The Royal Mint is the UK’s designated producer of gold bullion coins and bars. Whilst its retail operations operate in a crowded international marketplace, the mint remains the government approved manufacturer.

Operating under the name Royal Mint Ltd, the mint is wholly owned by Her Majesty's Treasury and is under an exclusive contract to supply all the nation's coinage since 1672, from pennies to gold sovereigns.

What does the Royal Mint do?

As well as minting circulating coins for use domestically and commercially for a number of other nations, the mint also produces planchets, commemorative coins, various types of medals and the precious metal bullion coins that are available from the Gold Bullion Company.

How old is the Royal Mint?

The Royal Mint was first formed over 1,100 years ago but only recently began to operate as a business. For most of its long existence, it has functioned as an arm of the British government.

At that time of its foundation in 886AD, the original London Mint and a number of regional mints were centralised to produce coins for the Kingdom of England, all of Great Britain and eventually most of the British Empire.
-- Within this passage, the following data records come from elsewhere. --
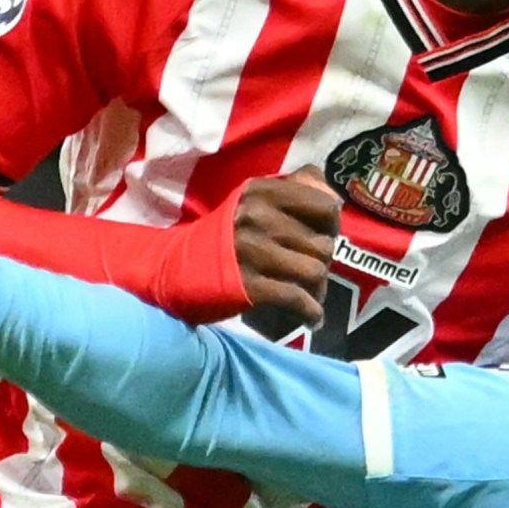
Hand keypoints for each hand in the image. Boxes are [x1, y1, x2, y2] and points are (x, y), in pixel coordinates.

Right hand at [234, 173, 340, 328]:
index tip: (321, 236)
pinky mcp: (249, 284)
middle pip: (323, 243)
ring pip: (316, 271)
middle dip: (322, 263)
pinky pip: (298, 298)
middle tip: (310, 272)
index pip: (324, 204)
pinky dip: (311, 312)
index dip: (331, 225)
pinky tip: (311, 318)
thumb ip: (293, 190)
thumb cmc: (222, 236)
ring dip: (318, 290)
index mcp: (262, 191)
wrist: (174, 269)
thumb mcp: (251, 201)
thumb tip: (334, 197)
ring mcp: (253, 250)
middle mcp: (258, 216)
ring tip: (309, 295)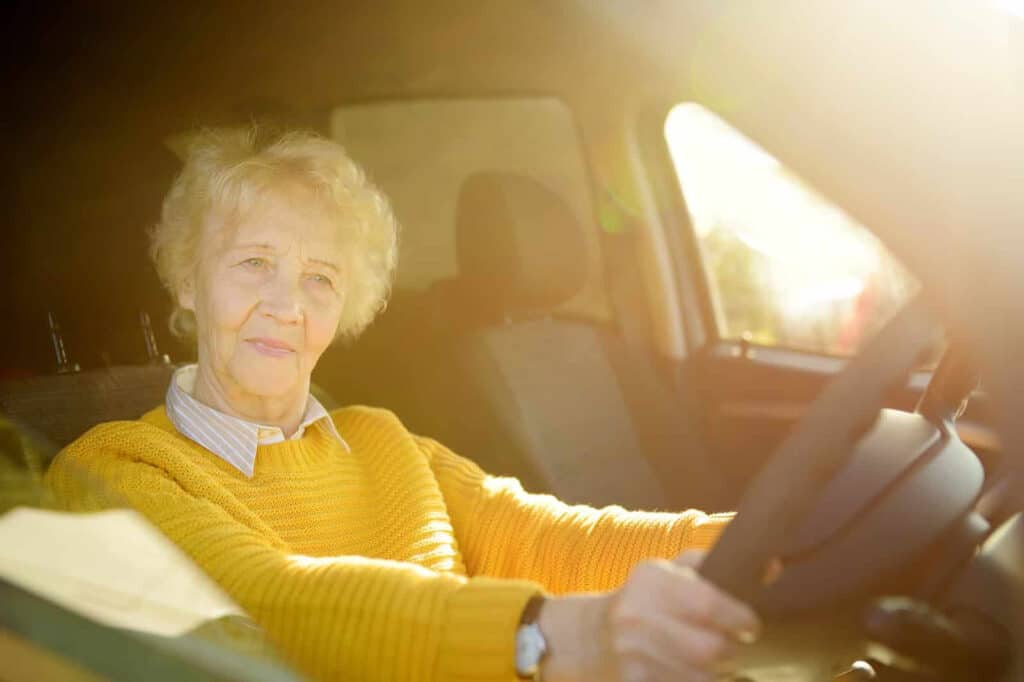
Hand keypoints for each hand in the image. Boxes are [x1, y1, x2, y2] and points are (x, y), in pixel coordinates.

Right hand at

The mint operated within the Tower of London for approximately 800 years.

The mint had always been semi-autonomous from the crown, but formal control of the mint passed from the crown to parliament in 1688.

The growth of Britain into a trading and mercantile nation caused a rise in demand for the production of the mint.  This led to it moving to new premises in what is now called Royal Mint Court on Tower Hill in 1812. It remained at this location until 1967.

International trade of the Royal Mint

The mint also opened a series of branch mints throughout the British Empire in Australia, India, Canada and South Africa. Many of these branches, such as the Perth Mint, still exist as mints for the independent nations that emerged as the empire receded.

The mint is still a significant international player. Outside of the UK, the mint provides services to over 60 different countries including New Zealand and many Caribbean nations in the form of producing national currencies. In 2015 it was estimated that 2.4 billion coins were minted for overseas countries outweighing that of domestic coinage.

What does the Royal Mint produce today?

In 1967 the Royal Mint moved out of London to new purpose-built accommodation at the small Welsh town of Llantrisant located ten miles north-west of Cardiff. The mint is still based at this location

Whilst the Royal Mint has continually produced coinage for the nation, its gold bullion and British gold bullion coin production has been inconsistent over the years. Gold bullion bar production was halted between 1967 and 2015, with gold bullion coinage falling out of production between 1982 and 1987.  Production of the bullion sovereign did not resume until 2000.